**DATASET EXCERPTS**.

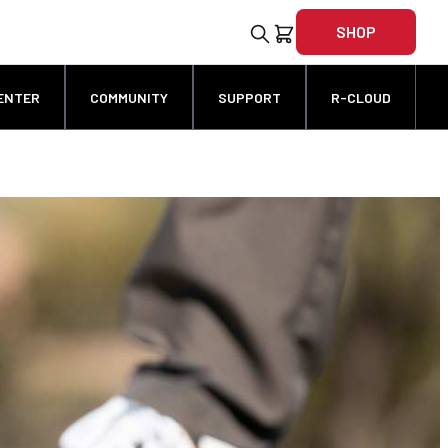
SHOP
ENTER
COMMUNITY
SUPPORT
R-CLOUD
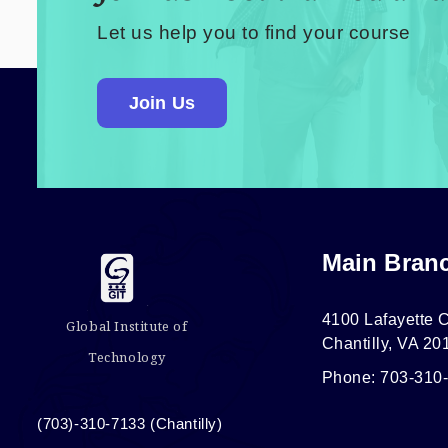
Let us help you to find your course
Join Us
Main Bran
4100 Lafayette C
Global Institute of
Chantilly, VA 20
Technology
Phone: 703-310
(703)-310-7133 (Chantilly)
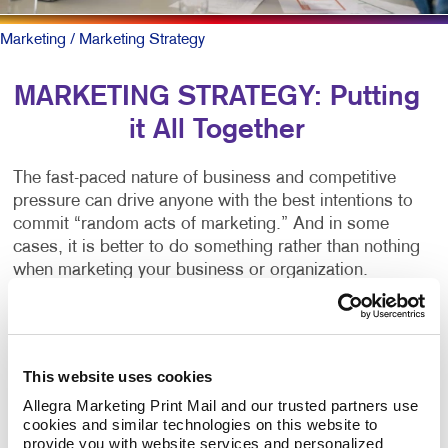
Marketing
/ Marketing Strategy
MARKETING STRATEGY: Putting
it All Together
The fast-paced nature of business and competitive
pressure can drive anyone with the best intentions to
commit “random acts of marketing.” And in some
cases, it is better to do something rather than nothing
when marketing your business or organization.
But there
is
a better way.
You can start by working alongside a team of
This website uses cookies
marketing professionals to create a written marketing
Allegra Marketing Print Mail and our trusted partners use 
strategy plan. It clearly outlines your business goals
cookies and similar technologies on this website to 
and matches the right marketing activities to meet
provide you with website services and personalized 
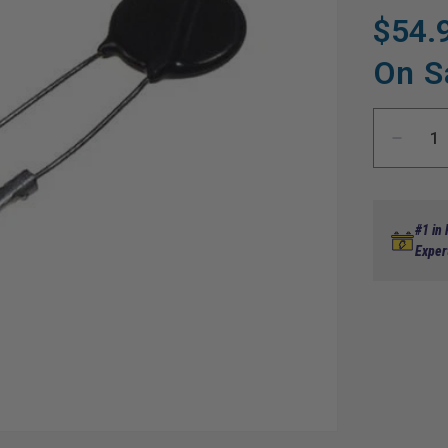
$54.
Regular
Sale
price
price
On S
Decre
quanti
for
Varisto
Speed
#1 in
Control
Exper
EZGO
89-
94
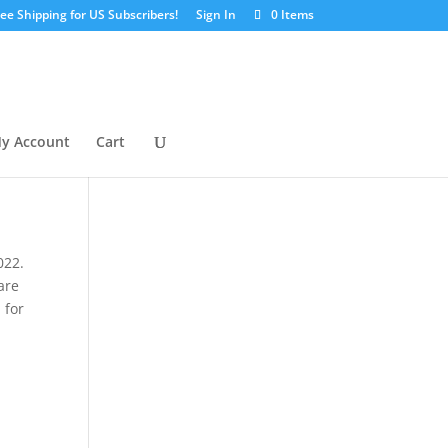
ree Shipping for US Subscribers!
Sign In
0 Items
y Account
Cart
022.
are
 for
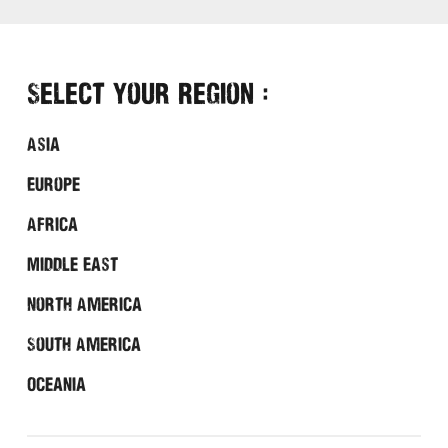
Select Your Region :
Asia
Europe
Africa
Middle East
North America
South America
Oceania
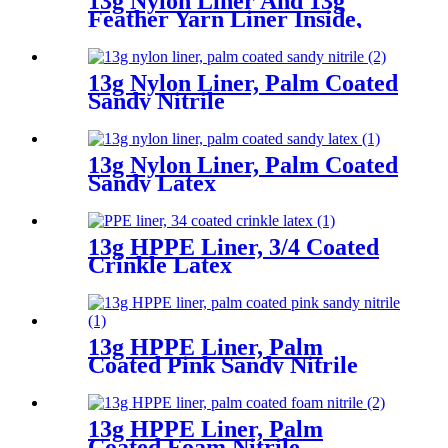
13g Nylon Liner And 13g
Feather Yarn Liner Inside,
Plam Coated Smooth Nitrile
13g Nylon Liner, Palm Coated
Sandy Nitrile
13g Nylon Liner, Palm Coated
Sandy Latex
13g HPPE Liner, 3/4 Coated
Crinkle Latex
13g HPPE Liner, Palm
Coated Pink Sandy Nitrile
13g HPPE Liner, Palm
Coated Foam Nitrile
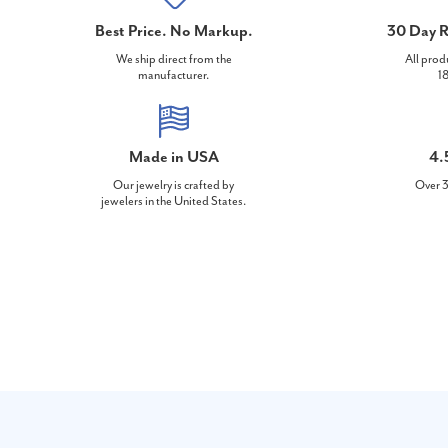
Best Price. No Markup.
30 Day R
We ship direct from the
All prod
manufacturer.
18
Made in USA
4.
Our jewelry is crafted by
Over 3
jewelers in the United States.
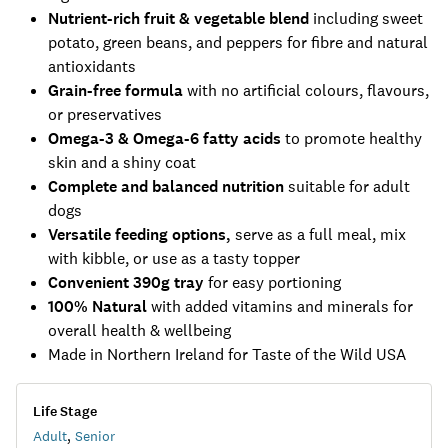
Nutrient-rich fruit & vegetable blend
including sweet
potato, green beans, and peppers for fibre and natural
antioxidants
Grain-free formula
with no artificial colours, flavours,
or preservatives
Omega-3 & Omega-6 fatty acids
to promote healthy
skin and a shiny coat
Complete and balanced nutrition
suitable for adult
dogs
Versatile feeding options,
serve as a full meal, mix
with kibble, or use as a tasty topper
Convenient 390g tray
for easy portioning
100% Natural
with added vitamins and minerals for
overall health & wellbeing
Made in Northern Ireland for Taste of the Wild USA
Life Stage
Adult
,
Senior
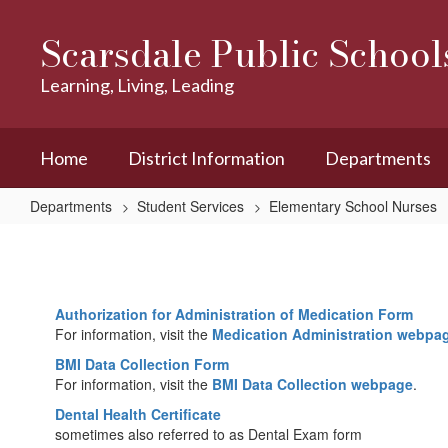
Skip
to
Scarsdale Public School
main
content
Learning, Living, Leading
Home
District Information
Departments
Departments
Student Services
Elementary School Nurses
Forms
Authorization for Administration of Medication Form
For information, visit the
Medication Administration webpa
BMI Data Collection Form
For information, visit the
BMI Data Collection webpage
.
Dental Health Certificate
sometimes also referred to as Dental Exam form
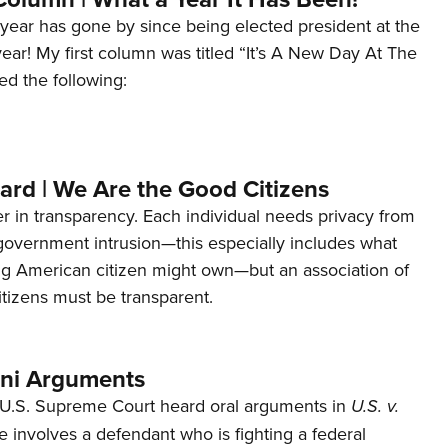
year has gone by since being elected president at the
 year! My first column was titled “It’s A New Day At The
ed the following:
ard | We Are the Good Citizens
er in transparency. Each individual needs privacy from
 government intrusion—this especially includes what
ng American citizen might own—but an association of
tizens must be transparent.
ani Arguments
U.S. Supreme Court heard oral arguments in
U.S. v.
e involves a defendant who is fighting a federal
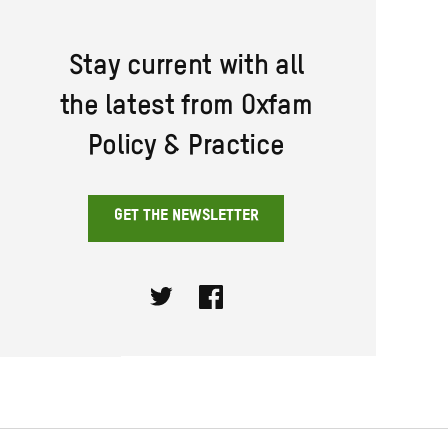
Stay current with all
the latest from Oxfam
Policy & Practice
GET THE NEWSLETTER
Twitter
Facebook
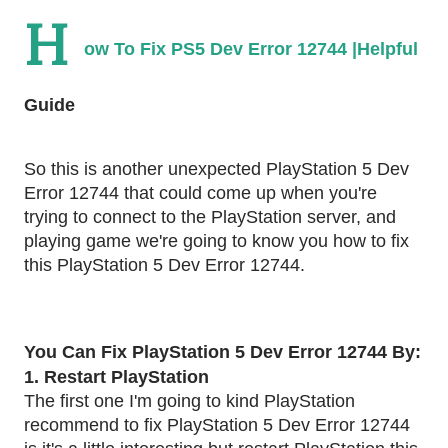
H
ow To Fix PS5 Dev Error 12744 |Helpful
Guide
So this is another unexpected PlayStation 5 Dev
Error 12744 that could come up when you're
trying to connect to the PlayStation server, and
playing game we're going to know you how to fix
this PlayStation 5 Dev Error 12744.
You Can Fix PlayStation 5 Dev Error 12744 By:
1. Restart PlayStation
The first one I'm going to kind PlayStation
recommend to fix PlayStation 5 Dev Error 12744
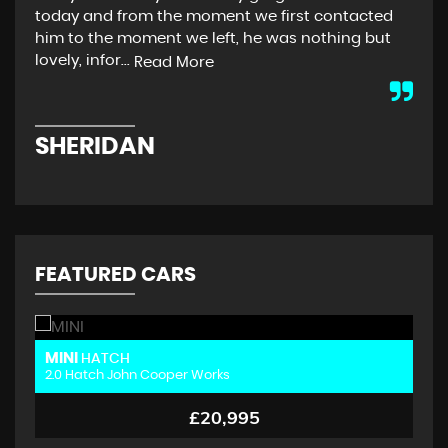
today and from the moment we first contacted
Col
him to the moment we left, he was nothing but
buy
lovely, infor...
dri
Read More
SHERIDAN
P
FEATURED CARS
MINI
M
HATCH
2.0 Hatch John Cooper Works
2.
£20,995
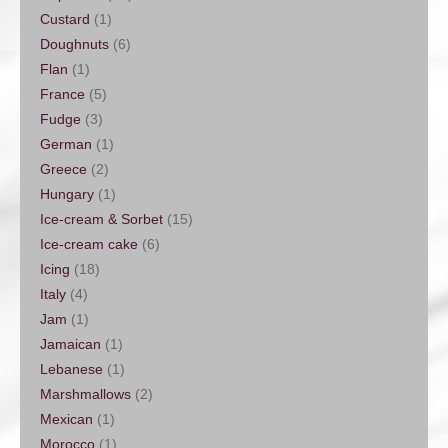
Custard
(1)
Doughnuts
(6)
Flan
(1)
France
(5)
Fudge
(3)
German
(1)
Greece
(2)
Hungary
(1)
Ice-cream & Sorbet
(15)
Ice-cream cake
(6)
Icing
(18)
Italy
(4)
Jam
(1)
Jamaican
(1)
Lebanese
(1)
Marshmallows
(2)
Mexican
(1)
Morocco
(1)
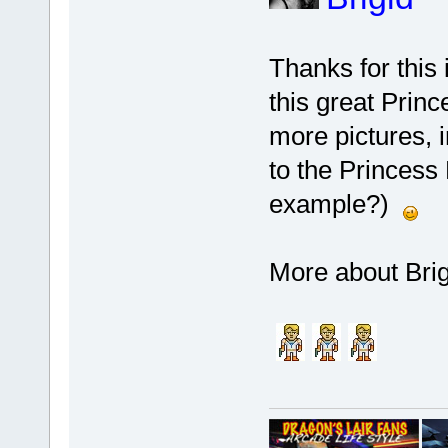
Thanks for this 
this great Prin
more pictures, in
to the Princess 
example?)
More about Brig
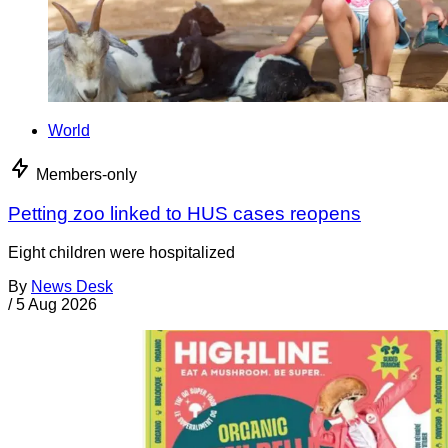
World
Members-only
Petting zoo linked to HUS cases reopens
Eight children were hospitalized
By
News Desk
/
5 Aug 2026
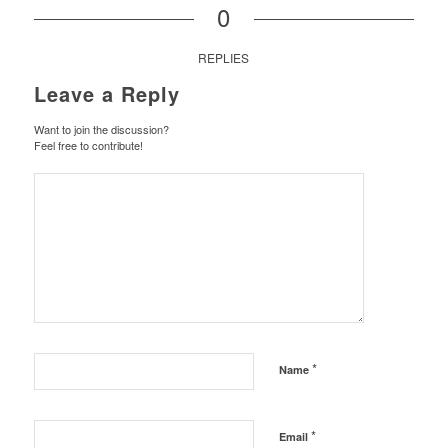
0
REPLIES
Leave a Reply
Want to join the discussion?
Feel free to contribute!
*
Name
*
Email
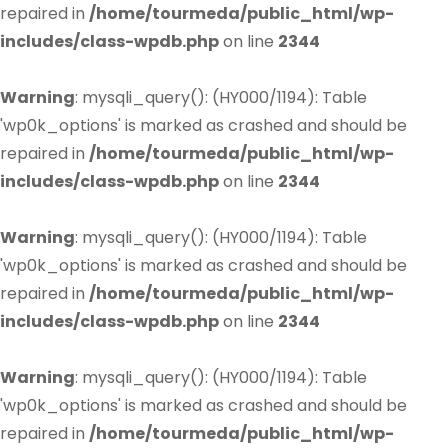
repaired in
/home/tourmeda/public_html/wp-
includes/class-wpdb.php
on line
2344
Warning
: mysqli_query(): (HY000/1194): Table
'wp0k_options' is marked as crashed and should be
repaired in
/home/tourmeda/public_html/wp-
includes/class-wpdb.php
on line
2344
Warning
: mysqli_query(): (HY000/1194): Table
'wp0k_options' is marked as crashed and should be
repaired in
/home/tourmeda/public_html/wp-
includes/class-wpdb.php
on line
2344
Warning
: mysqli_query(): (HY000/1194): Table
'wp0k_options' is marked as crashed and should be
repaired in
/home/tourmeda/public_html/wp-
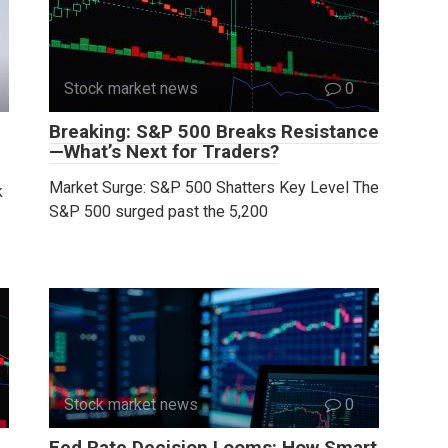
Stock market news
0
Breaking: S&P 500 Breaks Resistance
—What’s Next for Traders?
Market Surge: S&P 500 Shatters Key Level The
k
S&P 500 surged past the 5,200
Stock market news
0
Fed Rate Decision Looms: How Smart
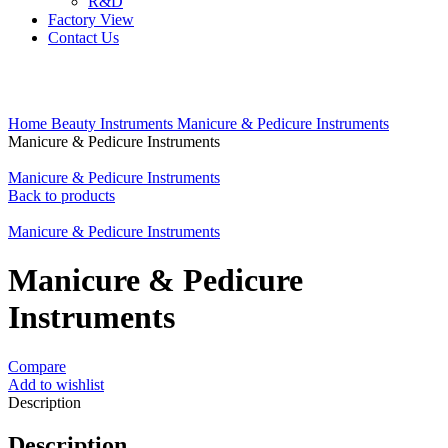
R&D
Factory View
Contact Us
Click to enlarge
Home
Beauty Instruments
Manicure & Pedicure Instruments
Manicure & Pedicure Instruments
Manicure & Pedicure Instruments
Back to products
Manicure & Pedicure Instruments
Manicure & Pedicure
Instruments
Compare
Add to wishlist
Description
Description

**WHAT TO WORK ON**.
All lines above in which the word "School" occurs should be identified and copied.

**THE COMPLETED TASK**.
Scarsdale Public School
Elementary School Nurses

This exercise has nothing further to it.